### TEXT FOR ANALYSIS
■ ■ ■ ■ ■

Ok, if you default on the original agreement, fail to make any repayment/arrangement or the debt is farmed out. You are correct.

There is further guidance on when the debt is sold on.

 

Op has entered into an arrangement through a debt management company, and has therefore rescheduled the agreement.

This is done either formally or informally.

 

Data Protection Technical Guidance.

Filing defaults with credit reference agencies.

Version 3 02/08/2007

 

Chapter 18 Formal rescheduling of the agreement.

 

This involves a formal and permanent rescheduling of the payments due on the account. It might include capitalisation of part of the debt; it may extend the length of the loan; it may change the level of payments. This adjustment may take the form of a new agreement or a change to the original agreement.

If a new account is set up for the customer then the original account should be shown on the credit reference file as settled, with the correct payment history shown up to the time of rescheduling.

If the repayment history shows missed payments (a default) then there is still a defaulted account showing on the file, but it is settled. It does not wipe the original default.

 

If the rescheduling results in changing the original agreement, the correct payment history up to the time of rescheduling should again be shown, but in this case the credit reference file will not show the account as settled. ****Information filed after the rescheduling should reflect payments and the terms of the modified agreement.****

In this instance, the original default stays. If you again miss payments, you get a second default.

 

Chapter 19 Informal rescheduling of the agreement.

■ ■ ■ ■ ■

### DATASET EXCERPTS
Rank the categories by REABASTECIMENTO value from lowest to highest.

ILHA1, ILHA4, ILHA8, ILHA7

■ ■ ■ ■ ■

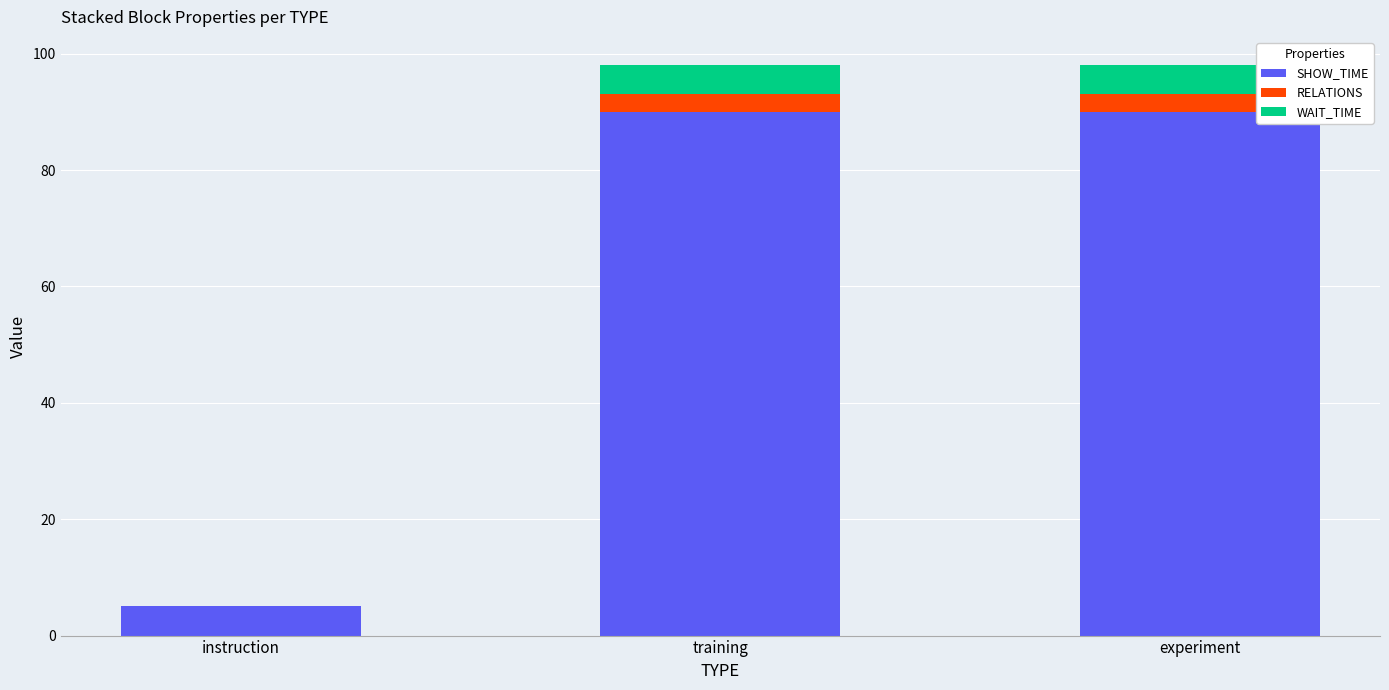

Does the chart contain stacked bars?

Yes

■ ■ ■ ■ ■

### INSTRUCTIONS FOR THE TASK
Write out, word for word, the part of the text on debt rescheduling that begins at "If the rescheduling" and stops after "a second default.".

### RESPONSE BELOW
If the rescheduling results in changing the original agreement, the correct payment history up to the time of rescheduling should again be shown, but in this case the credit reference file will not show the account as settled. ****Information filed after the rescheduling should reflect payments and the terms of the modified agreement.****

In this instance, the original default stays. If you again miss payments, you get a second default.